Task to carry out:
Pull out each line of the entries below that contains the string "style". A match counts only if uppercase and lowercase letters agree.

--------------------------------

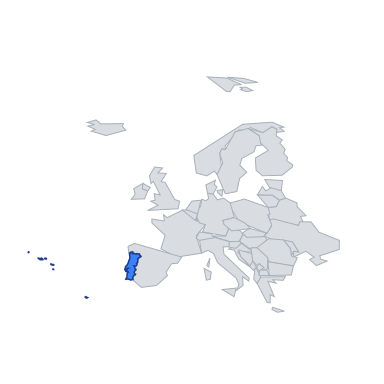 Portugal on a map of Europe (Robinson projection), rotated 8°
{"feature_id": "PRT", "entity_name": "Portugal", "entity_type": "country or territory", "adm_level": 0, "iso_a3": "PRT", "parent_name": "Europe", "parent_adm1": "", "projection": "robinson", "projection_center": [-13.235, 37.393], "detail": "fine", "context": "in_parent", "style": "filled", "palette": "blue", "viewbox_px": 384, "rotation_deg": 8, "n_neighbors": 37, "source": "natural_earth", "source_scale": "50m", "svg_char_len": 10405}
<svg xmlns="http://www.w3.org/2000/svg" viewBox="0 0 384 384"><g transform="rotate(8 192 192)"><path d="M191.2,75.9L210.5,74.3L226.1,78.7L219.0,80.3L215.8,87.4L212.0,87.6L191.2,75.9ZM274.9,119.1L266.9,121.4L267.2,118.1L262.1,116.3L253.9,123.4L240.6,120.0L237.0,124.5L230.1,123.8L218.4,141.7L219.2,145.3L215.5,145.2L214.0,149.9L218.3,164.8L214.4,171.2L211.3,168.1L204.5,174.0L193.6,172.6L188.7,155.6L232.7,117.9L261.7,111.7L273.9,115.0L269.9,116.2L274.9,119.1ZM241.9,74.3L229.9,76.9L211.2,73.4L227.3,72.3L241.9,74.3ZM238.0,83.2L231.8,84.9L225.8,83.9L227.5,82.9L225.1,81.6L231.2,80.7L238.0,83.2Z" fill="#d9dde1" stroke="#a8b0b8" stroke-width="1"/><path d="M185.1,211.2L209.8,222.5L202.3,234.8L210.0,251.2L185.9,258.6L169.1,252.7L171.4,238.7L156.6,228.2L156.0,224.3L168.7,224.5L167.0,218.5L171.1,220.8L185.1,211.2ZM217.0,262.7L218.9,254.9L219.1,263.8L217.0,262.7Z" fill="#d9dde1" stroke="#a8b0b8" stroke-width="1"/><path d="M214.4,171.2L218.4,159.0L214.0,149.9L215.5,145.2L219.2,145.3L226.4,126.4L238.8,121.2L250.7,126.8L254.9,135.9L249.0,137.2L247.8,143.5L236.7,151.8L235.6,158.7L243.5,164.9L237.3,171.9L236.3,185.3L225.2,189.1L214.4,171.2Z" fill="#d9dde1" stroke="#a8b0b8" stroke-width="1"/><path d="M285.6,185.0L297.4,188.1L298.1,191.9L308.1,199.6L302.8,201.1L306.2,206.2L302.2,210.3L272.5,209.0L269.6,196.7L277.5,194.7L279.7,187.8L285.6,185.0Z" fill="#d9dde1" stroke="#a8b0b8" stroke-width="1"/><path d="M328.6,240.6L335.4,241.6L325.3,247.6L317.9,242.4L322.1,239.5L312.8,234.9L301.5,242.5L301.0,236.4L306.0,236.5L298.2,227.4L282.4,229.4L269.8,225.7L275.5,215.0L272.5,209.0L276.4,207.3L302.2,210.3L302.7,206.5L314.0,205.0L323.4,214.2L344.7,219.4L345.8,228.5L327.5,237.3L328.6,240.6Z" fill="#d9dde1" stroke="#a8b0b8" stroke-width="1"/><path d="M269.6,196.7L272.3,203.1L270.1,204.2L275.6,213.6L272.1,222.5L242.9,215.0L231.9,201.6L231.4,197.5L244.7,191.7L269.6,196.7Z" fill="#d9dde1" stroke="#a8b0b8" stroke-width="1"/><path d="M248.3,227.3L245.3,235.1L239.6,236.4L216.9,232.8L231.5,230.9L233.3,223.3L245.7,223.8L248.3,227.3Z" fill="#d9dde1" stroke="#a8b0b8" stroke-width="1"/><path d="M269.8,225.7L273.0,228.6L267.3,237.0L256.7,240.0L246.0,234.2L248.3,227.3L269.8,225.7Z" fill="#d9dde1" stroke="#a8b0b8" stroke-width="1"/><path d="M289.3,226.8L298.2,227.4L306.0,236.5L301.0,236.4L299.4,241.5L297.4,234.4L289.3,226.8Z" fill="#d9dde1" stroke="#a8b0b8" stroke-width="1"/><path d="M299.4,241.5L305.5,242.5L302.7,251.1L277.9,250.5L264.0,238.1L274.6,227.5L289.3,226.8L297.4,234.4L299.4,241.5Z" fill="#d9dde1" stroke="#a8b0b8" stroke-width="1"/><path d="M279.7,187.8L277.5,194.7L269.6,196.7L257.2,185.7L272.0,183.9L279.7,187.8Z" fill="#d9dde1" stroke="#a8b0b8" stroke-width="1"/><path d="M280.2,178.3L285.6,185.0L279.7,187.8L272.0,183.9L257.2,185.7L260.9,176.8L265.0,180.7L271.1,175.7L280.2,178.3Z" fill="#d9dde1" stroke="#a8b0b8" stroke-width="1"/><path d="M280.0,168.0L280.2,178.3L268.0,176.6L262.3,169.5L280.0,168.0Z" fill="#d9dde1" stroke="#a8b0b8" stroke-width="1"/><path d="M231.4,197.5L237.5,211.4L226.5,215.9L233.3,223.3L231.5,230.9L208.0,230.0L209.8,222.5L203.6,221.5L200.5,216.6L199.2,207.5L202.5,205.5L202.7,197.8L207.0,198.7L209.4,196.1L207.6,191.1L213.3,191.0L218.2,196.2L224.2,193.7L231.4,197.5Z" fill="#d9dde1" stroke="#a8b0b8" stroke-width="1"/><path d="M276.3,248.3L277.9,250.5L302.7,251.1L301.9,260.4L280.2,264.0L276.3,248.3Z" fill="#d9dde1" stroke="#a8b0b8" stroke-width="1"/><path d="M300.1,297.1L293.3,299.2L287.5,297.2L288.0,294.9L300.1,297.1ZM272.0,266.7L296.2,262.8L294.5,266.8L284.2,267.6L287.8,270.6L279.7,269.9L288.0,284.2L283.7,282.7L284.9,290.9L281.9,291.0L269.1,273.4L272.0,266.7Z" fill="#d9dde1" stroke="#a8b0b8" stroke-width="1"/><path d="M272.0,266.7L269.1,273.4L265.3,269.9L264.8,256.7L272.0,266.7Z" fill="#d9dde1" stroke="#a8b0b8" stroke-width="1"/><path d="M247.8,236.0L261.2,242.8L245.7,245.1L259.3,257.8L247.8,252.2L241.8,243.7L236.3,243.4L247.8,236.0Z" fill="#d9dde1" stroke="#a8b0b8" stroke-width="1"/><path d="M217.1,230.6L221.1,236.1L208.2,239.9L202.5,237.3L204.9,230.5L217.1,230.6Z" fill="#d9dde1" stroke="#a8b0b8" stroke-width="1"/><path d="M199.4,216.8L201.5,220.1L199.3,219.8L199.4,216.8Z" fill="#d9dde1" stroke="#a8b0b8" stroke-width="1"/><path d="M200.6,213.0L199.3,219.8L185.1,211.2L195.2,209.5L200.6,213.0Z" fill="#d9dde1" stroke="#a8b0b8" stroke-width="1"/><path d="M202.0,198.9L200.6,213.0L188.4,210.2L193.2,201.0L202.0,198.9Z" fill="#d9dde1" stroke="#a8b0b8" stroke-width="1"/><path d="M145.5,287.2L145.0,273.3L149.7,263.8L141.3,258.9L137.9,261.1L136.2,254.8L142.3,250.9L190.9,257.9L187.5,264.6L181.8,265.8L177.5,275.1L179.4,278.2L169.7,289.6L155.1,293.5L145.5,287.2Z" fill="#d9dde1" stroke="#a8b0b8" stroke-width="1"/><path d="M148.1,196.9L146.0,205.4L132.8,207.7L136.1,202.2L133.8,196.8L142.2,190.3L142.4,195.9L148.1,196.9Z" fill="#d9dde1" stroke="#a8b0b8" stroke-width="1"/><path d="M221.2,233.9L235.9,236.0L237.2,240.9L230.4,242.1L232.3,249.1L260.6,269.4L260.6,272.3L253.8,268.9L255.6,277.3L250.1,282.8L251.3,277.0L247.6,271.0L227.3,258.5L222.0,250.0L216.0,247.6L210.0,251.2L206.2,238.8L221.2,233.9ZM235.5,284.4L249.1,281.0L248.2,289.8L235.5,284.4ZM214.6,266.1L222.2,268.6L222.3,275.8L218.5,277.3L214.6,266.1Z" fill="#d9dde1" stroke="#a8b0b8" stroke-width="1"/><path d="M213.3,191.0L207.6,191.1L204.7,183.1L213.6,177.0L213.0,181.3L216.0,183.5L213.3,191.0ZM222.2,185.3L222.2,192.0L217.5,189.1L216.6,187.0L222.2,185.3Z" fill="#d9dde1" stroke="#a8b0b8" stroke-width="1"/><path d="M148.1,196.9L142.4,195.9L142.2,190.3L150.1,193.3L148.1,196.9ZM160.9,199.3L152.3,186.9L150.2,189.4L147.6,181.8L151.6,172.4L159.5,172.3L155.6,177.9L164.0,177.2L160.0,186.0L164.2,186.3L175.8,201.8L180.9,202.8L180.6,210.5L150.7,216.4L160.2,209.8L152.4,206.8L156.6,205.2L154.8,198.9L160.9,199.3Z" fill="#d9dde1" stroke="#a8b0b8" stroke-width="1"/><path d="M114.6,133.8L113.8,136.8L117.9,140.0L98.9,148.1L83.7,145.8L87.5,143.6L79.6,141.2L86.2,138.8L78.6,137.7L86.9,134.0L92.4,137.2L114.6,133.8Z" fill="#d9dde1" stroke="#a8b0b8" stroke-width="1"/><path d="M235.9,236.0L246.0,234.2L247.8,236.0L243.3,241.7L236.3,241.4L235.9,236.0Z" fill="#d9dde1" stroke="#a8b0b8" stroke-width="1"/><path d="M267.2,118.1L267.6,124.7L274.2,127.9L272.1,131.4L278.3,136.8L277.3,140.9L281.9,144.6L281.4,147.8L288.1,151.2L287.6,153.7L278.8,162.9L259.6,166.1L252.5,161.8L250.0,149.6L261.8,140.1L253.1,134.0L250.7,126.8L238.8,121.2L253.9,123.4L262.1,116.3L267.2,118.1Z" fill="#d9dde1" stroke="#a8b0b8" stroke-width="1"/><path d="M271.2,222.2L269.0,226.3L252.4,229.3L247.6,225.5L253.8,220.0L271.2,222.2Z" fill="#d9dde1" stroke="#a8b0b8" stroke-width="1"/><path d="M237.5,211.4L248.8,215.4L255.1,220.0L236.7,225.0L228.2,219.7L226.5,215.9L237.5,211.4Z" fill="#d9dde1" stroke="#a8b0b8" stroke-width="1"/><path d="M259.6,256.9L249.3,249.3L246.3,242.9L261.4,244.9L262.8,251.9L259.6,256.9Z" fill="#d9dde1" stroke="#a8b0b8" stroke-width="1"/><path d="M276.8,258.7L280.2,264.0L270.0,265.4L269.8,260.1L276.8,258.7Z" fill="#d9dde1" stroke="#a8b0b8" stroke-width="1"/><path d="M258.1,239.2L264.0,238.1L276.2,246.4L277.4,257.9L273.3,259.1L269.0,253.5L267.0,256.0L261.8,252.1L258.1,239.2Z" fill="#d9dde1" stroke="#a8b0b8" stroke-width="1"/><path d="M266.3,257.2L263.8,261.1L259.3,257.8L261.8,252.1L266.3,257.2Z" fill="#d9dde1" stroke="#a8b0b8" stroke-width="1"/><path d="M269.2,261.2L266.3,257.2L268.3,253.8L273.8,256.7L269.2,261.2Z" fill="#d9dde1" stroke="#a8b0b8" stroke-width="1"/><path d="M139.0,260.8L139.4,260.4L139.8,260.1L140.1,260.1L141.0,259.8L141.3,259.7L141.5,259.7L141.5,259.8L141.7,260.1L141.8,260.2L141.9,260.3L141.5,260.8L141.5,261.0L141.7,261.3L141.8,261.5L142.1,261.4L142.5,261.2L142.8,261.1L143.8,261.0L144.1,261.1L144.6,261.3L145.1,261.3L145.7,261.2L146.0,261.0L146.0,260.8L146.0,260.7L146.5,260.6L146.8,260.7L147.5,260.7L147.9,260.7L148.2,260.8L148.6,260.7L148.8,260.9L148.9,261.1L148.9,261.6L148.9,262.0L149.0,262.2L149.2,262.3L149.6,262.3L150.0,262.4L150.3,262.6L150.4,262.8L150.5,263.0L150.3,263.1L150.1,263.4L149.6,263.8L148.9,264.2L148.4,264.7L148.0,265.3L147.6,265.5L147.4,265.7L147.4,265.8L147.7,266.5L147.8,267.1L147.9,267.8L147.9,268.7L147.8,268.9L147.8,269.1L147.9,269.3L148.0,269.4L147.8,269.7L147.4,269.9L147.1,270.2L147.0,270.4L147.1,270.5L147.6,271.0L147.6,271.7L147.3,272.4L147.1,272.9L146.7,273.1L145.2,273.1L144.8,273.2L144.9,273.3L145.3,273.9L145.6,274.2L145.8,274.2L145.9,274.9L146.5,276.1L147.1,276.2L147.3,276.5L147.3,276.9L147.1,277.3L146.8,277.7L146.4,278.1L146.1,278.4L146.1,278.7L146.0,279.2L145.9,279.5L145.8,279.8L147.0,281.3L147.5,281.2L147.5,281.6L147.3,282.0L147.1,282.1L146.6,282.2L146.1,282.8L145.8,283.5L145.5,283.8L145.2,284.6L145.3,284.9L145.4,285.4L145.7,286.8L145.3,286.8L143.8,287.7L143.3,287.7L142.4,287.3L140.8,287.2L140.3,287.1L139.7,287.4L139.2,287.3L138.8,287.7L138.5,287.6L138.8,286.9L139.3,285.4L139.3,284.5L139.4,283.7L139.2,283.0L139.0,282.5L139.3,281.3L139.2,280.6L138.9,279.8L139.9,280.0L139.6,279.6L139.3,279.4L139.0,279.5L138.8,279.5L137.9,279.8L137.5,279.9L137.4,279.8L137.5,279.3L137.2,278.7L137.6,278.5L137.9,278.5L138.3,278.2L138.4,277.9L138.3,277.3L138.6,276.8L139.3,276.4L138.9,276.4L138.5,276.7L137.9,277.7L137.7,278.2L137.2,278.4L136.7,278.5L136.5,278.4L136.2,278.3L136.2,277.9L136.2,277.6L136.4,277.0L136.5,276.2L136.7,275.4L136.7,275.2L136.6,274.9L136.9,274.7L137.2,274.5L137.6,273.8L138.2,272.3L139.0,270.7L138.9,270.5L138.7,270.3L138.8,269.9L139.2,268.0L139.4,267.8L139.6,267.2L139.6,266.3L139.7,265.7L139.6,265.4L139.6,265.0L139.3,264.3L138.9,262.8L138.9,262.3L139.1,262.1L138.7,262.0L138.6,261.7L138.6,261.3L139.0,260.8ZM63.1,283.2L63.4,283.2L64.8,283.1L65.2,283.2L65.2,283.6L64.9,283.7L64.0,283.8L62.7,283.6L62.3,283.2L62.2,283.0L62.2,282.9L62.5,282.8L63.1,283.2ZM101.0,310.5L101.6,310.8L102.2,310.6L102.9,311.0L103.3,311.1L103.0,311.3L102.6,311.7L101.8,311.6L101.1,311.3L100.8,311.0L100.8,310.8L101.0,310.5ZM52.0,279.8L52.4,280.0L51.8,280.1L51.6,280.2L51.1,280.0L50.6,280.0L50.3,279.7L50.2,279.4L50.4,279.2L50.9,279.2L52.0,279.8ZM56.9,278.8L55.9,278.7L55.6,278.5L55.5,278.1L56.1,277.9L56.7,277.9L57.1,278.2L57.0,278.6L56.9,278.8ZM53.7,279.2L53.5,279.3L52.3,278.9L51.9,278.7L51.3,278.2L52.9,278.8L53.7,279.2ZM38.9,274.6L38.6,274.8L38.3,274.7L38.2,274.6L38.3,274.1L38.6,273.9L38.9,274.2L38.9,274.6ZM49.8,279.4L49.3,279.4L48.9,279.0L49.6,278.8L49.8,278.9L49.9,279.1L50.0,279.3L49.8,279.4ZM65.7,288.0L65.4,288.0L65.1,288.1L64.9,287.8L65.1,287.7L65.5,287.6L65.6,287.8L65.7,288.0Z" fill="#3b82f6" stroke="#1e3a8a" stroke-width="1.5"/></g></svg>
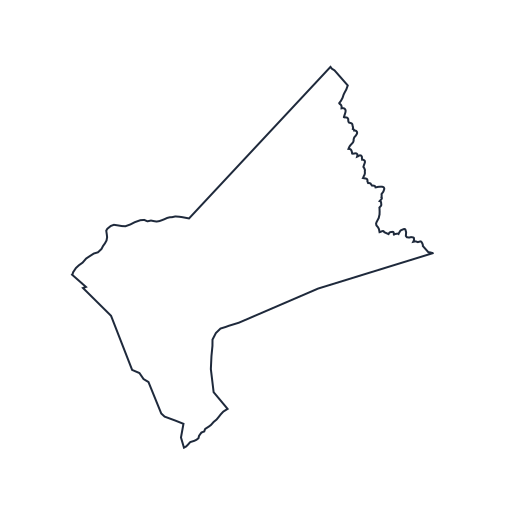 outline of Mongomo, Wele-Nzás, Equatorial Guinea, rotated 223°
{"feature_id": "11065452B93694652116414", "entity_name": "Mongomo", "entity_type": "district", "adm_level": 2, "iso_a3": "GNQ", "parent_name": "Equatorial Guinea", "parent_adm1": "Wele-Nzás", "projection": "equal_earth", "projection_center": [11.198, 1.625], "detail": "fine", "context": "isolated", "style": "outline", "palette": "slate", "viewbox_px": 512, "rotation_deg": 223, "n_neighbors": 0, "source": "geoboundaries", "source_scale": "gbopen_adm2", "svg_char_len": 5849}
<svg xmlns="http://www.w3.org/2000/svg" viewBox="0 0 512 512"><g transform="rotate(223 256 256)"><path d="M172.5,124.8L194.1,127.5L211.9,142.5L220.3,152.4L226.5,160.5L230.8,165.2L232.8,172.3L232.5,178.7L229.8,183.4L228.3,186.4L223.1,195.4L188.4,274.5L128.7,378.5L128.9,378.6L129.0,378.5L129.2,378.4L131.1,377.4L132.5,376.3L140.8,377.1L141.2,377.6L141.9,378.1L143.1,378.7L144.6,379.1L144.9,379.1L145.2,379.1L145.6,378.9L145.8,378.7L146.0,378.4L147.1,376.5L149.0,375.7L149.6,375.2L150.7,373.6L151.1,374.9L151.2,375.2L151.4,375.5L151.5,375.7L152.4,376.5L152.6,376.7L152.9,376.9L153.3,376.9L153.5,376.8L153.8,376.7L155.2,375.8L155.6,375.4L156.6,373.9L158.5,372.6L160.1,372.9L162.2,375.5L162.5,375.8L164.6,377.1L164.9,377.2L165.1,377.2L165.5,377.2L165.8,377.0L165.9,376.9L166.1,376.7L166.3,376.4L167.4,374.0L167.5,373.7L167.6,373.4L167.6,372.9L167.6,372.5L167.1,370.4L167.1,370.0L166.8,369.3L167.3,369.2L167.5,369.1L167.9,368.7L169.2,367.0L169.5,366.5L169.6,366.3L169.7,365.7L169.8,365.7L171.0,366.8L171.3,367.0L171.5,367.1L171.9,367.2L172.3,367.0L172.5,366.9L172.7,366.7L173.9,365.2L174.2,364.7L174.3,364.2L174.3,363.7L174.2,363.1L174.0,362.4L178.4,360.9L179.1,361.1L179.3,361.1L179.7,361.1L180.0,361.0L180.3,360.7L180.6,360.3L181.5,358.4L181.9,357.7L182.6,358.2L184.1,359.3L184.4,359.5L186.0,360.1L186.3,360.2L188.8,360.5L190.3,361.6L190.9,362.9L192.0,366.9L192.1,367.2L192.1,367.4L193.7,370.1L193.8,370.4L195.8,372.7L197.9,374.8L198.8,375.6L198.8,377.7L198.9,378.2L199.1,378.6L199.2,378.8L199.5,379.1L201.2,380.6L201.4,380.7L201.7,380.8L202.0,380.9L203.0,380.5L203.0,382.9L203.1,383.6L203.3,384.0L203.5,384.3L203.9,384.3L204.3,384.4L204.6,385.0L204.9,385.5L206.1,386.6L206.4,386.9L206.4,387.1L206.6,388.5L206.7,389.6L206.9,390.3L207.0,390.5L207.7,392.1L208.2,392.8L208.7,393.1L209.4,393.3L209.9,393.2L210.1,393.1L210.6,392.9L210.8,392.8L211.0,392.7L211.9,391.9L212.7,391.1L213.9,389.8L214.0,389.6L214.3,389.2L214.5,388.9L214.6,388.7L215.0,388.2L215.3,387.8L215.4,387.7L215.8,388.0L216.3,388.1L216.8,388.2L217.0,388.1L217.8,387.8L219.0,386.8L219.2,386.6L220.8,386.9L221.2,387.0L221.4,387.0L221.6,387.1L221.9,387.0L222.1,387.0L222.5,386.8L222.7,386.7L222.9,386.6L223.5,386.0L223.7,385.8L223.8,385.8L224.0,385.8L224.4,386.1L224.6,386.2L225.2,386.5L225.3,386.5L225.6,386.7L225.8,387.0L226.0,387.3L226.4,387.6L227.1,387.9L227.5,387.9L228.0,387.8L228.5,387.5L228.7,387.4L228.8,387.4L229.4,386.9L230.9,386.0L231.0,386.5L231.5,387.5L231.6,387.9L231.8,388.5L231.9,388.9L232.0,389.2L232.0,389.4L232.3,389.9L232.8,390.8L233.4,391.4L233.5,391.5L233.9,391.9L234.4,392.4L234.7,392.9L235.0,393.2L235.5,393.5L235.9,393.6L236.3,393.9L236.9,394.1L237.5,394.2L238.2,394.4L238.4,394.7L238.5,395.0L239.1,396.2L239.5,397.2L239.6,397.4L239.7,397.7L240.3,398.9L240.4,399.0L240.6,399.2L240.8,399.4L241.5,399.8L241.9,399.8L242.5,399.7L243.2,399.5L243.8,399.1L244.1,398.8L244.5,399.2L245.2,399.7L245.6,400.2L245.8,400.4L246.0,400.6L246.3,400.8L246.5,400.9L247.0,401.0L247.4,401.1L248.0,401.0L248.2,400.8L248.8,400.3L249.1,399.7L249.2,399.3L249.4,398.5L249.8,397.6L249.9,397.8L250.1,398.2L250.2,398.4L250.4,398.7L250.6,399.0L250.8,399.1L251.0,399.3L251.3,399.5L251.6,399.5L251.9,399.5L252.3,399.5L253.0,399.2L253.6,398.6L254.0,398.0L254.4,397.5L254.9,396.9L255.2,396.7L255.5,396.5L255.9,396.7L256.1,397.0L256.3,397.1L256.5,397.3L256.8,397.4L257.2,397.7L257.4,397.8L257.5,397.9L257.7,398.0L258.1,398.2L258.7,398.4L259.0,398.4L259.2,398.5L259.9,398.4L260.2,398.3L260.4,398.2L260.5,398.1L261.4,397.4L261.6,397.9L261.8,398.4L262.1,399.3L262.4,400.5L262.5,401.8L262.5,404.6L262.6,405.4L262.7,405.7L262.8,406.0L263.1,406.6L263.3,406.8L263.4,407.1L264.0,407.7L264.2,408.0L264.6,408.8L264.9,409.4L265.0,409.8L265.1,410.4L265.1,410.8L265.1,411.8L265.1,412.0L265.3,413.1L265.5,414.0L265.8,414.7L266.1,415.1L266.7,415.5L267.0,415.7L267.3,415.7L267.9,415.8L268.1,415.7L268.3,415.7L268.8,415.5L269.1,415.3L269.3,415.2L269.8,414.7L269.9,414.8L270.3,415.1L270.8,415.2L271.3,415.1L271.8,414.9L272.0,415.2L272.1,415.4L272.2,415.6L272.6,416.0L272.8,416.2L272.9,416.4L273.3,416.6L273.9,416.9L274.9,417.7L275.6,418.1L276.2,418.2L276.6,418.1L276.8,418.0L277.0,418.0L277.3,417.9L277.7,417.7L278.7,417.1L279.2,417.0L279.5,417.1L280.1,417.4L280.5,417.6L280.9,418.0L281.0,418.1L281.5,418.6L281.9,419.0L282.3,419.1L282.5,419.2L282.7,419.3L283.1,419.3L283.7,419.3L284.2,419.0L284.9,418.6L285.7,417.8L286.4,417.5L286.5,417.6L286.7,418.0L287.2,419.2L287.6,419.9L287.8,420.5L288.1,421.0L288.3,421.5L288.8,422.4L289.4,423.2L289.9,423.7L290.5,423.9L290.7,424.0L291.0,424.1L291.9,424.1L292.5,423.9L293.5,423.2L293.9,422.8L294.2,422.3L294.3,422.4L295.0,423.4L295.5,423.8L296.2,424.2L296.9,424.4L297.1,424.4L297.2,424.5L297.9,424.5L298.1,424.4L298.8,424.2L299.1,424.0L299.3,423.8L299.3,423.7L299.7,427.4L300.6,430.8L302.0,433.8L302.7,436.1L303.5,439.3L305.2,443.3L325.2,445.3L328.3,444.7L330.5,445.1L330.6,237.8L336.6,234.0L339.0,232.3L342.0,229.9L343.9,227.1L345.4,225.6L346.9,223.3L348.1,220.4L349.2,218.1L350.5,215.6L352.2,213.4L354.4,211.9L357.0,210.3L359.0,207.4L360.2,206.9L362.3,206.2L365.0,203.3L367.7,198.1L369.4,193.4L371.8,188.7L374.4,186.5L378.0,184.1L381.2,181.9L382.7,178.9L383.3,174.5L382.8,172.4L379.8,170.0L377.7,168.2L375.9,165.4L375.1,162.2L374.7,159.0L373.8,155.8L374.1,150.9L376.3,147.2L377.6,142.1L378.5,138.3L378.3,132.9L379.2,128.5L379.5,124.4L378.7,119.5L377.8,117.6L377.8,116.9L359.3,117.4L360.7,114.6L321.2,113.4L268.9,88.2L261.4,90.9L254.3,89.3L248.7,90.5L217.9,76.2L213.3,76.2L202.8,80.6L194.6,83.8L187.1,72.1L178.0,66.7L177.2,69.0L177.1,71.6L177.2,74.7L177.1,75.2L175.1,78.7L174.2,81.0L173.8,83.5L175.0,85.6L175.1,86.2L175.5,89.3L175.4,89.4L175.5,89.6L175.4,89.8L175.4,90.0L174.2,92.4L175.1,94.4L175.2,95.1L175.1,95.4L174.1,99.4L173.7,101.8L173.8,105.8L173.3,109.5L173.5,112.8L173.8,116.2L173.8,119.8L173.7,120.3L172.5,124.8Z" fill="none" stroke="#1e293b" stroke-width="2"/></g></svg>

--------------------------------

The reply:
{"feature_id": "PRT", "entity_name": "Portugal", "entity_type": "country or territory", "adm_level": 0, "iso_a3": "PRT", "parent_name": "Europe", "parent_adm1": "", "projection": "robinson", "projection_center": [-13.235, 37.393], "detail": "fine", "context": "in_parent", "style": "filled", "palette": "blue", "viewbox_px": 384, "rotation_deg": 8, "n_neighbors": 37, "source": "natural_earth", "source_scale": "50m", "svg_char_len": 10405}
{"feature_id": "11065452B93694652116414", "entity_name": "Mongomo", "entity_type": "district", "adm_level": 2, "iso_a3": "GNQ", "parent_name": "Equatorial Guinea", "parent_adm1": "Wele-Nzás", "projection": "equal_earth", "projection_center": [11.198, 1.625], "detail": "fine", "context": "isolated", "style": "outline", "palette": "slate", "viewbox_px": 512, "rotation_deg": 223, "n_neighbors": 0, "source": "geoboundaries", "source_scale": "gbopen_adm2", "svg_char_len": 5849}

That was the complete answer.